Boys here (shebab) always ask me about drifting; do you like speed? How fast have you gone in a car? Have you ever drifted? Drifting, as in, I don't even know how to describe it... driving fast and slamming on the breaks so your car moves as your tires are still struggling to stop.
I say no, no, this scares me. They say Aww, c'mon, and show me some scars- probably from something innocent like a dog bite or falling off their bike. But they claim the scars are from car accidents,never with details on how exactly they happened.
Once I was sitting on the balcony of a restaurant off Rafidia Street with two Palestinian friends, smoking shisha and eating ice cream- I could hear tires squealing somewhere below on the street. I looked down and saw one of the old, beaten up Fiat's that crowd the streets of Nablus zooming around the empty side streets below us. It would drive up the street, accelerating as fast as it could, then slam on the brakes, jolting the wheel so it the car "drifted" even just a minuscule amount. Then it would begin back down the street the same way and repeat the action. From so high above the car looked tiny and desperate, like it was searching for a way out of the street but couldn't find one.
What is drifting? Acceleration, then speed, abrupt deceleration, a strange and halting attempt to shift direction as the car attempts to stop. It seems stuck, ineffective, dangerous. Where does the impulse for such an implosive movement come from?
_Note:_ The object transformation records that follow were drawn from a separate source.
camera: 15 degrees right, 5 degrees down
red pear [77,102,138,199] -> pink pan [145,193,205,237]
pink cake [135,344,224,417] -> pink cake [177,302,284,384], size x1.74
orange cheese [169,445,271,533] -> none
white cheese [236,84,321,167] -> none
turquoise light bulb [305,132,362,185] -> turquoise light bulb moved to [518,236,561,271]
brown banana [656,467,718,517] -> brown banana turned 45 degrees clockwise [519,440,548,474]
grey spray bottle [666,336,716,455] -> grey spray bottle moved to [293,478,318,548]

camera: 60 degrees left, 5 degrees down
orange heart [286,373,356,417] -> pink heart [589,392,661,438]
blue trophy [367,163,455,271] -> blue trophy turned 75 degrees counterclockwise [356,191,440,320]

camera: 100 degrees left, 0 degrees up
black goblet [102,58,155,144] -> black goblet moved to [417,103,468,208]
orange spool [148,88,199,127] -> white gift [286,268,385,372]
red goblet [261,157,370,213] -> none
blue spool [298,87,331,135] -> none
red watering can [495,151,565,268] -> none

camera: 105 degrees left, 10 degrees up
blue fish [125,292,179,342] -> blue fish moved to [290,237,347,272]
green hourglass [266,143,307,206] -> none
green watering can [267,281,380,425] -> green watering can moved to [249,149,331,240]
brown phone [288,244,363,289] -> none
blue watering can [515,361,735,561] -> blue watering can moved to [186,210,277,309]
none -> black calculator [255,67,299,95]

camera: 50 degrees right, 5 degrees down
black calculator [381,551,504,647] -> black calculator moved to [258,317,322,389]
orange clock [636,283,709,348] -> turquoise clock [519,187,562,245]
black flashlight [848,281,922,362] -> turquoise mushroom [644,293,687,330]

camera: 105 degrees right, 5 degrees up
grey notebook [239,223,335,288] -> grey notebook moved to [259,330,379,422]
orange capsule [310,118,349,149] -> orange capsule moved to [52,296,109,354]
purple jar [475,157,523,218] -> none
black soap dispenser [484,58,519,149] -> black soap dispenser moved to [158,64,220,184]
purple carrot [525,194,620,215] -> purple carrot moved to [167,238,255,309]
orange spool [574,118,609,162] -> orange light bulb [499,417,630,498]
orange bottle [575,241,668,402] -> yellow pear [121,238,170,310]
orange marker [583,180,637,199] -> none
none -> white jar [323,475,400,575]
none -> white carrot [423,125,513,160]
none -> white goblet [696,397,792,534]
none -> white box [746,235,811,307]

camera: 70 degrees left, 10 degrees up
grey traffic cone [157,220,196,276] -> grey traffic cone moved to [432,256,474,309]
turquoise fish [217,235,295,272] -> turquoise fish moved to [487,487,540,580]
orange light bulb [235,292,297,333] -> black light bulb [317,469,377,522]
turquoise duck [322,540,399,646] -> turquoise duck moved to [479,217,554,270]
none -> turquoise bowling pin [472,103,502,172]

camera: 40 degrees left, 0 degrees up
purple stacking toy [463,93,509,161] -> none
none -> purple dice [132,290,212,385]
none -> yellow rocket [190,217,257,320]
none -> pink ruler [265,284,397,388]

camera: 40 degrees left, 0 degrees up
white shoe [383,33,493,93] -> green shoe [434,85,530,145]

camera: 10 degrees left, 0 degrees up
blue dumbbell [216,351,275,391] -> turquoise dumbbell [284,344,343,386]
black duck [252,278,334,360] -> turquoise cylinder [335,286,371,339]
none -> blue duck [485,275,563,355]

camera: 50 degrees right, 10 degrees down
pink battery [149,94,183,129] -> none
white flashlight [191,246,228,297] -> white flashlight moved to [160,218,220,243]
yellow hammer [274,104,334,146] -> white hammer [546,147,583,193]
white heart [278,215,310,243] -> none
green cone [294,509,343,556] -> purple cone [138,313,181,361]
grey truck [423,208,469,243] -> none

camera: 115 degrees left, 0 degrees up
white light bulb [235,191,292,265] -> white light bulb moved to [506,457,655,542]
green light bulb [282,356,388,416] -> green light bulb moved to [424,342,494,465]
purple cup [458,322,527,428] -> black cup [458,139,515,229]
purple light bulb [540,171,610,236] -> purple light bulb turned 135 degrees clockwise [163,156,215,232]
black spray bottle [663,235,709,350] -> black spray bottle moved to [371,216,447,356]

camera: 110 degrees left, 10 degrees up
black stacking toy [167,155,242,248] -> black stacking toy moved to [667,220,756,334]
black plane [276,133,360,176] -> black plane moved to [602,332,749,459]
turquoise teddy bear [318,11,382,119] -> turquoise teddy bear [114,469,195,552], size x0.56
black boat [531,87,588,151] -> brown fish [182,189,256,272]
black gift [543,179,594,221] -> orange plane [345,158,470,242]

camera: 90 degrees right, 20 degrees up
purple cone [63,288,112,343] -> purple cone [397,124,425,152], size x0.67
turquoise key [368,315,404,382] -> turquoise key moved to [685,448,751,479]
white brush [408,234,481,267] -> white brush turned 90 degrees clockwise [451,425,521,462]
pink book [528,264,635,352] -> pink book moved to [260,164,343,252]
Maybe it's simple: from any young boy's impulse for speed and danger, from popular movies, like *The Fast and the Furious: Tokyo Drift*. Or maybe its some symptom of the feeling of isolation here in Palestine, isolation from the world that mostly ignores the situation here. From the physical entrapment of the occupation that doesn't allow free travel, barely allows access to Al Quds (Jerusalem).
Nablus is quiet and calm now, so it's easy to forget that in the near past it was subject to years of attacks, curfews, isolation from checkpoints. The the Old City, which I experience as a busy and beautiful market, was not that long ago systematically bombed and demolished. Not long ago, a trip to a nearby village would require passing through some fifteen checkpoints, endless waiting, being berated by soldiers. In 2002, a curfew imposed on the city lasted for 104 days- what comes from this experience of imprisonment? This isn't the Nablus I know but this is the Nablus that the shebab grew up in. What come from such an extreme lack of control?
Drifting isn't just recklessly driving- I mean sure, it's reckless and dangerous, but it's something more too. It's searching for a unique feeling, something akin to moving while standing still. Changing directions while the forces of deceleration work against you. Starting again, reckless speed, an abrupt and forced stop that you struggle against. Starting again.
But again, maybe I'm reading too much into it- maybe it's just boys wanting to drive fast.